Let me clarify. It was for lack of trying on the one end -- the receiving end. There was most definitely a lack of trying there. But not on the giving end. You might say there was a surplus of trying; a surfeit of trying.

I tell you this not merely to creep you out, though that is part of my intent, but to add a personal twist to this story. It talks about the results of the recent, get this, National Longitudinal Study of Adolescent Health and the not-so surprising revelation that teenagers who have taken one of the various abstinence pledges are more likely to engage in certain kinds of "risky" sexual behavior, including unprotected anal sex.

To that I say, hot damn.

It wasn't until college when I discovered the subtler, more artful means of seduction. I'm talking about things like reading a woman Blake or putting roofies in her drink. I know you probably find it hard to believe coming from someone whose sexniques seem inborn, but in high school I was downright clumsy with dames. In those days my primary method of getting sex, anal or otherwise, was badgering. I'd plead, insist, broker deals, and generally annoy women until they relented, if not for love or lust then simply for silence. When my quarry spoke of an abstinence pledge, I usually launched into a theological deconstruction much like what I imagine John Smith must have used on wives two through ten. It never occurred to me to forego the vagina altogether, and to instead make the argument that, essentially, "God's OK with my dick in your butt."
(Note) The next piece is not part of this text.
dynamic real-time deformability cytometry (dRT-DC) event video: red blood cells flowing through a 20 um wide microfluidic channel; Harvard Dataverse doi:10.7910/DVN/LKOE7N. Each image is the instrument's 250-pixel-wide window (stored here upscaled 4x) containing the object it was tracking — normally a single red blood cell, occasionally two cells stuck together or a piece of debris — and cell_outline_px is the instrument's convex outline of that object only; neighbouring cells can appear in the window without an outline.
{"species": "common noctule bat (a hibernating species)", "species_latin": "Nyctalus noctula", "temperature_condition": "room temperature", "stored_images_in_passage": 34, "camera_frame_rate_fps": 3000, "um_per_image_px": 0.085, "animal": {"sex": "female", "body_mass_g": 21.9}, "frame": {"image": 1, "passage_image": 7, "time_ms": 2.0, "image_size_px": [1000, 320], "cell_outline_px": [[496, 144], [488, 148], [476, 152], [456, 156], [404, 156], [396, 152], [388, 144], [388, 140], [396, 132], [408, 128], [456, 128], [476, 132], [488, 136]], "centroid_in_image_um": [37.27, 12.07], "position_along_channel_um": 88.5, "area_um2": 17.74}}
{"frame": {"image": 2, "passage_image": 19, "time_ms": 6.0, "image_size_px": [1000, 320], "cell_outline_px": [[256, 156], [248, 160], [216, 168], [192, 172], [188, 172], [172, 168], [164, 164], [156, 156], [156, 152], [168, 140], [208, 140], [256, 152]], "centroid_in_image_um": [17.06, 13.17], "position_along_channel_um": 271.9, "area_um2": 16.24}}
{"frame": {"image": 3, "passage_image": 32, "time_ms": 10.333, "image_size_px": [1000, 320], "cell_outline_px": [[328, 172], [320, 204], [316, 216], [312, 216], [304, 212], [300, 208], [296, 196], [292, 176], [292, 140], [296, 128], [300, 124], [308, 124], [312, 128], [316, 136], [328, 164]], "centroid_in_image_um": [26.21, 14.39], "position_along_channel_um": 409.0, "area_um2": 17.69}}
A side note: There was one time in high school, I'll admit, that one of my looser girlfriends (you know who you are, you naughty minx) and I actually did try anal, though it was really kind of a sad mess of yelping and fleeing and apologizing and wiping. I blamed this mishap then, as I still do now, on the overgenerous size of my wiener. Call it rationalization if you want. I think you're just scared of it.

There are men across the world who quietly book vacations to places like Thailand at great expense and greater risk to health and freedom. This news -- not of my first experience with anal, but that 16-year-old virgins are giving up the butt to pimpled Creed fans across the country -- must annoy these men to no end.